And then she describes her growing, gnawing conviction that she was not able to be the good and loving mother to her son that she believed he deserved.
Tedaldi relates in painful detail the progression of conflicted thoughts and wrenching emotions that led her to relinquish her adopted son to another family, one where another child with attachment issues had already been placed with success and where the parents were experienced with attachment disorders. Tedaldi said goodbye to her son through a curtain of her own tears and a whirlwind of feelings, including “desperation, relief, sadness, guilt, shame, and acceptance.” His new family reports that he has transitioned well and that he seeks out attention from his new family in a way he never did with Tedaldi’s.
As an adoptive parent, my initial and gut reaction to this story is one of squirming discomfort. Part of parenting is accepting that there will be unexpected challenges along the way, and the decision to bring a child into your life, regardless of whether it is by birth or adoption, brings with it an irrevocable commitment. This woman already had five kids; she should have known this. Moreover, any adoptive parent is guilty of not doing the necessary preparatory work if she is blindsided by attachment issues. Regardless of what she expected, a good mother (or father) does what she needs to do to parent her child.
But my next reaction asks the question: who am I, really, to judge?
There is another way of looking at Tedaldi’s story. When I read her essay and hear her story, I see a woman who struggled mightily against her own expectations and guilt over the possibility that she was failing her son. I see a mother who rose above her self-criticism and doubt as well as certain condemnation by others to make a painful decision that was in the best interests of her child. It appears that the child in question is thriving now in a way he never achieved under Tedaldi’s care. I think an argument can be made that Tedaldi did, in fact, make a responsible parenting decision, even though she surely knew that this decision would haunt her for the rest of her life.

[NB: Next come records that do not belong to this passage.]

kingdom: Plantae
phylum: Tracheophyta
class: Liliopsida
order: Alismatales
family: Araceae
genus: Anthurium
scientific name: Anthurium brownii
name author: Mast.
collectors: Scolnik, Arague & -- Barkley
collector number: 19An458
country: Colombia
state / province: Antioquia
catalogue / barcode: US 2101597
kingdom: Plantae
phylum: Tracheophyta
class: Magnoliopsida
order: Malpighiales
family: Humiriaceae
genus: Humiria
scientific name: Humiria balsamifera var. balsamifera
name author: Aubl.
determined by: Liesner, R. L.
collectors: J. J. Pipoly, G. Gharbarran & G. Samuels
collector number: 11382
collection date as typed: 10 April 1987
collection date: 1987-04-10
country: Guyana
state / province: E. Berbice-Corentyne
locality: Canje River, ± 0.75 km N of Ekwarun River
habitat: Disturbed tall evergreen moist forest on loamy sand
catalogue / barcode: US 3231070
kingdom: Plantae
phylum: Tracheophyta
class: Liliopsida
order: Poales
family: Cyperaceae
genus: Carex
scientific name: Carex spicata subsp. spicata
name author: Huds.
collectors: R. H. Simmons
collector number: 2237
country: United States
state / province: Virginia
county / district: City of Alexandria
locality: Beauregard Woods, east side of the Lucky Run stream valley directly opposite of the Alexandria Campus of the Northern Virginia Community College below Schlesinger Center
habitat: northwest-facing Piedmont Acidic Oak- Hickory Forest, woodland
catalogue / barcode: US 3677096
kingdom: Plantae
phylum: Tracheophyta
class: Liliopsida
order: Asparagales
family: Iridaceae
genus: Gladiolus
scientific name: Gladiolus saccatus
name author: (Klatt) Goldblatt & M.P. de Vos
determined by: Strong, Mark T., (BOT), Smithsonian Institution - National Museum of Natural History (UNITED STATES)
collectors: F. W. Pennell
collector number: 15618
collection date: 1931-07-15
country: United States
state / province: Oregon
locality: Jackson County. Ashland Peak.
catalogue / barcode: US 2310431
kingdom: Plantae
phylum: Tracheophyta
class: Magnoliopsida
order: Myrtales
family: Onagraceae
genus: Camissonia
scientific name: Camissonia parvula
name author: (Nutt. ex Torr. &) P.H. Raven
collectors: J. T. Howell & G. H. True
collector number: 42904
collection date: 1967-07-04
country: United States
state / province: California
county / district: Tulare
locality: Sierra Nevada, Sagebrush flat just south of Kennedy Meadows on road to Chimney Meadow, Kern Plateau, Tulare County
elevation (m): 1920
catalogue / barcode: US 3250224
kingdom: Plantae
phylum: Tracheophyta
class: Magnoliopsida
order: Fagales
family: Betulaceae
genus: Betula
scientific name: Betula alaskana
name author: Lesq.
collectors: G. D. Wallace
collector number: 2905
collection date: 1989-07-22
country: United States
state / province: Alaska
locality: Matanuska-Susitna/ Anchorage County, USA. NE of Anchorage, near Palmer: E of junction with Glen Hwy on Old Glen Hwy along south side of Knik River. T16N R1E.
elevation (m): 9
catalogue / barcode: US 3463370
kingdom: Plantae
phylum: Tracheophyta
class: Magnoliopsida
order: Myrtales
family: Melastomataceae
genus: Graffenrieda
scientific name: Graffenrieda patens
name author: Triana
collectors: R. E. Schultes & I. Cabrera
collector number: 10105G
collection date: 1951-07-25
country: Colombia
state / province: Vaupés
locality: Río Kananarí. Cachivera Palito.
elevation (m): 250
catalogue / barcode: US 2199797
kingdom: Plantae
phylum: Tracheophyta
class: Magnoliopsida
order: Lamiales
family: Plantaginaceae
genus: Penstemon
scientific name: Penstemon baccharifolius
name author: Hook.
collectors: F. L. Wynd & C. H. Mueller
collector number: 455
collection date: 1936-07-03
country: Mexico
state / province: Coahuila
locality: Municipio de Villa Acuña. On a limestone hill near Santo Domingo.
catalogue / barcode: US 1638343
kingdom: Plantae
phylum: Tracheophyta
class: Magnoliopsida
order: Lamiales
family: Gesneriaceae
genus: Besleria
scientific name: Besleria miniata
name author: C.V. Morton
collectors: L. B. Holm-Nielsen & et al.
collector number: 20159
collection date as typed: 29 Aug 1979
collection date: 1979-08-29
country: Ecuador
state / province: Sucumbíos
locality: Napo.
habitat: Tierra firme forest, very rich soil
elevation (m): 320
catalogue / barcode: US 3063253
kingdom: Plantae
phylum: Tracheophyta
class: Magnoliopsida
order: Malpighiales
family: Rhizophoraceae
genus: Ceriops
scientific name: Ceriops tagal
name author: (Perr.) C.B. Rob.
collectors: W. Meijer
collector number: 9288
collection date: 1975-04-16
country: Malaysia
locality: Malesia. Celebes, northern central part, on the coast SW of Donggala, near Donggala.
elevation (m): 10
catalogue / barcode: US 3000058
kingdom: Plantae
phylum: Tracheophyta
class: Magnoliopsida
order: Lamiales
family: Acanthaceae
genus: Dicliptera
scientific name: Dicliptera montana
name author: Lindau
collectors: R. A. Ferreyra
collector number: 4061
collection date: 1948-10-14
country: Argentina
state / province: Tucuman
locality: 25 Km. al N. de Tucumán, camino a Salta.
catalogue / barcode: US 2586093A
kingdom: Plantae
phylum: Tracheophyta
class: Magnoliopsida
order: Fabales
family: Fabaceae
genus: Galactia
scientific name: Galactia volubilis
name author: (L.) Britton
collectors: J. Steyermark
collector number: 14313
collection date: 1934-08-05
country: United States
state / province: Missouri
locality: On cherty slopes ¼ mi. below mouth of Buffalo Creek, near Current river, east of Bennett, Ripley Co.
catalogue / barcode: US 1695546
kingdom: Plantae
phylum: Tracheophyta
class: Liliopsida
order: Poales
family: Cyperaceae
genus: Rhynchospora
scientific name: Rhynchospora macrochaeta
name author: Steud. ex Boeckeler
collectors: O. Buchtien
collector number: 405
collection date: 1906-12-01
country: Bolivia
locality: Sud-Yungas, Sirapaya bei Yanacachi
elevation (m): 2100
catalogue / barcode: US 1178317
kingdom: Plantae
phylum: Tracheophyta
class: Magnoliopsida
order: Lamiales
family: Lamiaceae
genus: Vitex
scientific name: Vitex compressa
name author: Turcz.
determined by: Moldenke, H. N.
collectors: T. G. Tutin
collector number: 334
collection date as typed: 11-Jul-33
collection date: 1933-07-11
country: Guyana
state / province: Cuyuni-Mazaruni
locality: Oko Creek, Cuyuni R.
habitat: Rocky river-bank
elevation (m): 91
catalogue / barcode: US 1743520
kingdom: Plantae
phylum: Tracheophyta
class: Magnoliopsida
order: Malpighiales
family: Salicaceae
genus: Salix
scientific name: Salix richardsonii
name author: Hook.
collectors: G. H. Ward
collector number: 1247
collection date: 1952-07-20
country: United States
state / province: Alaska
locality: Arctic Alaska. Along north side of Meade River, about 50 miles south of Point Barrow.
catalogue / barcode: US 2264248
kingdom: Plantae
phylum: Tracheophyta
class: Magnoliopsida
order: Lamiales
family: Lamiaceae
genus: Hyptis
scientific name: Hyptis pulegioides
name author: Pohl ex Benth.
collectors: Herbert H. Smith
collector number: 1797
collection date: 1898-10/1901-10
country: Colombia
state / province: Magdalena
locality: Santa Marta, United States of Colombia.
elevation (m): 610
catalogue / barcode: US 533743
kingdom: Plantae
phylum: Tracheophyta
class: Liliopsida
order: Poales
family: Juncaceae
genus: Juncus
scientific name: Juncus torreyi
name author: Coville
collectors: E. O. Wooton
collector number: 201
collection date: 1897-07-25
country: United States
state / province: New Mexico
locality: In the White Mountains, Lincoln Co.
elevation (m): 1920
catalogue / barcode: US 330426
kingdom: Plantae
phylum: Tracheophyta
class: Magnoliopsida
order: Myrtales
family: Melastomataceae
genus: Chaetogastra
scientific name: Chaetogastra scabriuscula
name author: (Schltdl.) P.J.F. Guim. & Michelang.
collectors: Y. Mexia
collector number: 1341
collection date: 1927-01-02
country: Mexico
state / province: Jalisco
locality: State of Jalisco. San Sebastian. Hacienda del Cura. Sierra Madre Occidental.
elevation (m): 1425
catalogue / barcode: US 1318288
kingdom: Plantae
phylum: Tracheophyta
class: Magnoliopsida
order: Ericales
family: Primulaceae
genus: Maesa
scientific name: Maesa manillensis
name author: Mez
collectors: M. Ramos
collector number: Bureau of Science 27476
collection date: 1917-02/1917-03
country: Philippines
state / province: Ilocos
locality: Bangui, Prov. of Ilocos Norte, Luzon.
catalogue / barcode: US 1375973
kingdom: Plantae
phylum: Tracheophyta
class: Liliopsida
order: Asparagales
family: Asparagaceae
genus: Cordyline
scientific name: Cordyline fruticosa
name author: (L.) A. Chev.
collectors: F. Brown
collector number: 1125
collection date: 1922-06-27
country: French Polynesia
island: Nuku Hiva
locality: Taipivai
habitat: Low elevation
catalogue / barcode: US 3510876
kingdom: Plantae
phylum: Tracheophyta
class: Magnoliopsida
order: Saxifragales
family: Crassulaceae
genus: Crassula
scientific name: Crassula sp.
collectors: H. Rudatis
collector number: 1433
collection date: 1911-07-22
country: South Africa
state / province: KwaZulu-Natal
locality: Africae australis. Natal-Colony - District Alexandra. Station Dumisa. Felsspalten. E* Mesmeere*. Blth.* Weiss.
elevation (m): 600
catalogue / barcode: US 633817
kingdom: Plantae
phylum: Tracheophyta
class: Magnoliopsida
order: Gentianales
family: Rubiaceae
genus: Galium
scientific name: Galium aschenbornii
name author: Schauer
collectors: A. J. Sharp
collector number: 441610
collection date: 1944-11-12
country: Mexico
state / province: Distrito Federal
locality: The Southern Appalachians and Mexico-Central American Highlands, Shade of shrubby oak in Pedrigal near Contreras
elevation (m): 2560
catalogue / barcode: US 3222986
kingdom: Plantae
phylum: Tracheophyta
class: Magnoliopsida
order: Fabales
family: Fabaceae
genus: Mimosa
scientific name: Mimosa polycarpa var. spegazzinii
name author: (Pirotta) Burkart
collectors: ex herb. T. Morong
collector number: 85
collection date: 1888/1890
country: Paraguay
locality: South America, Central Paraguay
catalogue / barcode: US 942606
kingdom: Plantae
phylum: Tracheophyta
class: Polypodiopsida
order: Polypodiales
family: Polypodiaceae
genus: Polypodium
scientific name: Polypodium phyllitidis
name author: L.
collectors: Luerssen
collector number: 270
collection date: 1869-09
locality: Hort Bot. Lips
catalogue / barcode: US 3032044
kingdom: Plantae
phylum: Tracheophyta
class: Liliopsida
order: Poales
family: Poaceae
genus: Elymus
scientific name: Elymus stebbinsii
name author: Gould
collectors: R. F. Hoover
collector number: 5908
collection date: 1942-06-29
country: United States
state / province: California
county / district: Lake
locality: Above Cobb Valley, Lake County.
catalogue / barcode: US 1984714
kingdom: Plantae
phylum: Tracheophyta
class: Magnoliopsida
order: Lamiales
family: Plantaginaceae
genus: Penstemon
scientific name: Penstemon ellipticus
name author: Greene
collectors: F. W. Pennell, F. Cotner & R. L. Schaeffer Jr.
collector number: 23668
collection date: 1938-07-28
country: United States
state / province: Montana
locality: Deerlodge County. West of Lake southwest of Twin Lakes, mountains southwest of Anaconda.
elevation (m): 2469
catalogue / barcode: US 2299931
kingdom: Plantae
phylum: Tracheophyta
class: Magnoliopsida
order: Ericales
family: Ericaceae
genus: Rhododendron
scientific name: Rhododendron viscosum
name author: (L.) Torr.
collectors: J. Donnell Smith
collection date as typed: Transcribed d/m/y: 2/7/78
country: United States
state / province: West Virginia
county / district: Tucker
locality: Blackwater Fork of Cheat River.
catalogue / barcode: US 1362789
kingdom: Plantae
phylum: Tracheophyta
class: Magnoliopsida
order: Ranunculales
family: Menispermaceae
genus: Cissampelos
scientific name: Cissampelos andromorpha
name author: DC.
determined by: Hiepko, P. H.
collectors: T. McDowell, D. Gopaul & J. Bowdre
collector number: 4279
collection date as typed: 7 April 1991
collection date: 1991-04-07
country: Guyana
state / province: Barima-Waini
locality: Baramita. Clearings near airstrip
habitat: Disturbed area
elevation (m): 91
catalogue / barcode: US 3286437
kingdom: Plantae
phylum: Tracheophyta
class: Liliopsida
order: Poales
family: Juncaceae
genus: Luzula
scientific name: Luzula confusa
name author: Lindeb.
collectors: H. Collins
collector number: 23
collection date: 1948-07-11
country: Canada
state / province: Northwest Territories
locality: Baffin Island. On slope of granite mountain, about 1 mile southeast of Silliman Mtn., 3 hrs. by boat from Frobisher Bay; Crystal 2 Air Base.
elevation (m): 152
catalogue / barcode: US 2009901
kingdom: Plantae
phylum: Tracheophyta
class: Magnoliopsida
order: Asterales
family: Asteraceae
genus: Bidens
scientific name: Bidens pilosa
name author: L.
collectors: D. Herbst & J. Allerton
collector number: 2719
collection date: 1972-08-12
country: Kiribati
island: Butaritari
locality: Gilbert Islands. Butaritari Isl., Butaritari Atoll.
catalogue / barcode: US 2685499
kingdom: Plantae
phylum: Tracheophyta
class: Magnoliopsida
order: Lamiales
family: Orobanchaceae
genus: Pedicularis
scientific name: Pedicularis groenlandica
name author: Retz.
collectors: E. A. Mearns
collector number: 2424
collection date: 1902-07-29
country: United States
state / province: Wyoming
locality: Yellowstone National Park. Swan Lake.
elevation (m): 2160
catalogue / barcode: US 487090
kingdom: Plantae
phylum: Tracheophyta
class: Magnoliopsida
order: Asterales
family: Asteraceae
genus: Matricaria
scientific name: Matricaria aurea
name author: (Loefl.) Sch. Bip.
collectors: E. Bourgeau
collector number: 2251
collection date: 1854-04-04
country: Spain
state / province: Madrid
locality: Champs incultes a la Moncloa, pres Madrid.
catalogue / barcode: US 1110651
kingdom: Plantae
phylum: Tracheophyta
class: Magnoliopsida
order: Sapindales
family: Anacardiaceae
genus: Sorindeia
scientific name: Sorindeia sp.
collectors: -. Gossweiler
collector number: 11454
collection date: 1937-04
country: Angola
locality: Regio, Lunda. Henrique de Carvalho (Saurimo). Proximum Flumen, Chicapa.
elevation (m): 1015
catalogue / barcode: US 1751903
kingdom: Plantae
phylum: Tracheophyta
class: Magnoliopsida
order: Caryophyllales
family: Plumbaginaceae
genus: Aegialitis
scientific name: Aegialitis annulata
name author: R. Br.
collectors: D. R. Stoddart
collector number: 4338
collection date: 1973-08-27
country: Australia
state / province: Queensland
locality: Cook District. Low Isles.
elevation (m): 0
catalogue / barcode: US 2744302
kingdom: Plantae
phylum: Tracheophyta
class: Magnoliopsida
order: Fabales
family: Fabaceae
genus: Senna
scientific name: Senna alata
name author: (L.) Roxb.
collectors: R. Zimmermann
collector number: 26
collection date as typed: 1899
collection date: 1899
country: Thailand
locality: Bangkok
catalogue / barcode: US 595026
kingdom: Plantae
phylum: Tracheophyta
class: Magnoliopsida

When four-year-old “Emmie” came home to us from Korea at the age of four-and-a-half months, I found myself on my own, unanticipated bonding journey. We’ve been lucky in that Emmie was so young when she came to us, she had been well-treated by foster families in Korea and we have not had to grapple with Reactive Attachment Disorder or any real and sometimes debilitating attachment issues that can and often do crop up in adoption. But the bond between me and Emmie took longer than I ever anticipated to develop and solidify, and I can relate, in very small measure, to the feelings of guilt, shame and doubt which Tedaldi expressed. In my case, I worked through these issues and nothing could ever persuade me to relinquish my Emmie. It’s unthinkable; she is my daughter.
It is so easy to compare stories such as Tedaldi’s with our own stories and those of family and friends and say, “I made it through the tough times and she should have, too.” It’s so easy to judge Tedaldi a bad mother who didn’t love her child. But I think by jumping to this conclusion, we do a disservice to all women and men who struggle with the unanticipated trials of parenting. Yes, in the end, perhaps Tedaldi didn’t love her child enough. But I’m not prepared make that statement in her case right now. I wasn’t there, I don’t know her or her family, and I’m not qualified to condemn her actions when I think it’s equally possible that she loved her son in a way I’ve thought about but can’t really imagine: like some of our children’s birthmothers, it’s possible that she loved her child enough to let him go.